*Problem to work on:*
The response should contain all of the records, copied exactly, and none of the images.

(Content revision data)

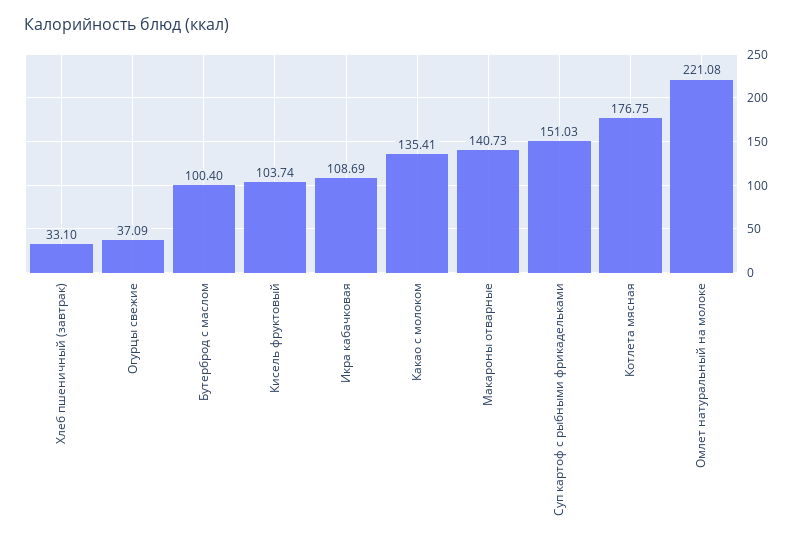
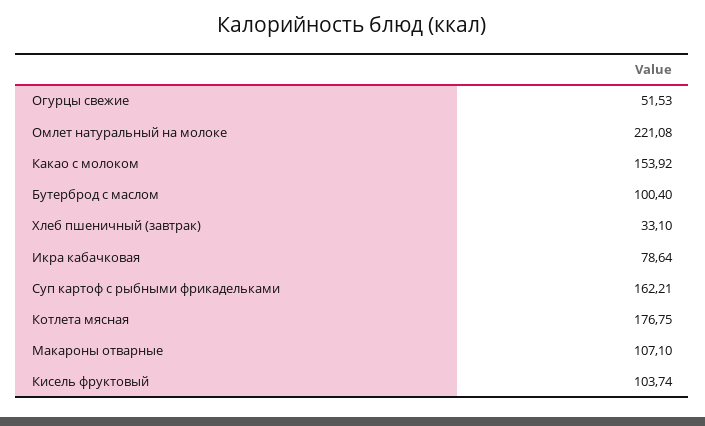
  {
    "Хлеб пшеничный (завтрак)": 33.1,
-   "Огурцы свежие": 37.09,
+   "Огурцы свежие": 51.53,
    "Бутерброд с маслом": 100.4,
    "Кисель фруктовый": 103.74,
-   "Икра кабачковая": 108.69,
+   "Икра кабачковая": 78.64,
-   "Какао с молоком": 135.41,
+   "Какао с молоком": 153.92,
-   "Макароны отварные": 140.73,
+   "Макароны отварные": 107.1,
-   "Суп картоф с рыбными фрикадельками": 151.03,
+   "Суп картоф с рыбными фрикадельками": 162.21,
    "Котлета мясная": 176.75,
    "Омлет натуральный на молоке": 221.08
  }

*Solution for this task:*
  {
    "Хлеб пшеничный (завтрак)": 33.1,
-   "Огурцы свежие": 37.09,
+   "Огурцы свежие": 51.53,
    "Бутерброд с маслом": 100.4,
    "Кисель фруктовый": 103.74,
-   "Икра кабачковая": 108.69,
+   "Икра кабачковая": 78.64,
-   "Какао с молоком": 135.41,
+   "Какао с молоком": 153.92,
-   "Макароны отварные": 140.73,
+   "Макароны отварные": 107.1,
-   "Суп картоф с рыбными фрикадельками": 151.03,
+   "Суп картоф с рыбными фрикадельками": 162.21,
    "Котлета мясная": 176.75,
    "Омлет натуральный на молоке": 221.08
  }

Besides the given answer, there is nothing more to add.